The development of an equine gene chip at Ohio State University promises to speed research into the genetic component of a variety of afflictions in horses.
The "gene chip", invented nearly a decade ago, allows researchers to scan thousands of genes at once to determine which are "expressed," meaning that they are directing the active production of proteins within the body.
"It used to be that you had to search for actively expressed genes one at a time, which was a very painstaking process that could literally take years," says Alicia Bertone, DVM, PhD, who developed the equine chip with researcher Weisong Gu. "This chip affords us a huge shortcut with great possibilities for research and diagnosis."
A small glass square about the size of a postage stamp, the gene chip is embedded with DNA probes that bind with complementary RNA extracted from specially prepared tissue samples.

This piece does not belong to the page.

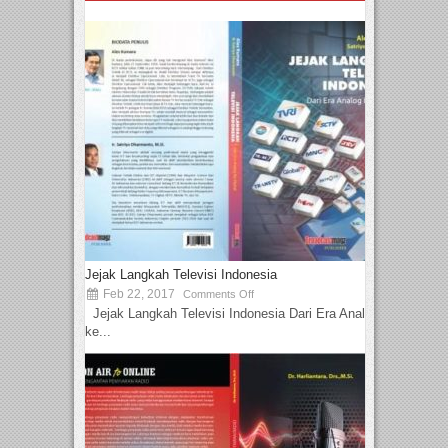
Jejak Langkah Televisi Indonesia
Feb 22, 2017
Comments Off
Jejak Langkah Televisi Indonesia Dari Era Analog
ke...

After RNA from the tissue binds to the chip's probes, a specialized computer scans the chip to identify the genes present in the sample and their level of expression.
"Chips help you quickly identify the genetic 'signature' of a disease," says Bertone. "For instance, we can take 100 horses with a particular disease, use the gene chip to scan their genes and identify what combinations of genes are expressed more than in horses without the disease. And we can do this in a matter of weeks or months instead of years."
The equine gene chip contains probes to identify 3,200 horse genes. When researchers began developing the chip two years ago, only about 200 genes were known.
"We've benefited greatly from human research," says Bertone. "The horse is genetically 90 percent similar to humans, so if a human gene associated with a particular trait or disease is identified, chances are the same gene has a similar function in horses." She adds that ongoing research will identify even more equine genes.
Gene chips for humans, mice, rats and a number of microorganisms have already been put to good use. The human gene chip was instrumental in isolating the genetic signature of particular forms of breast cancer, says Bertone, a breakthrough that allows those most at risk for the disease to undergo more intensive screening and take other extra precautions.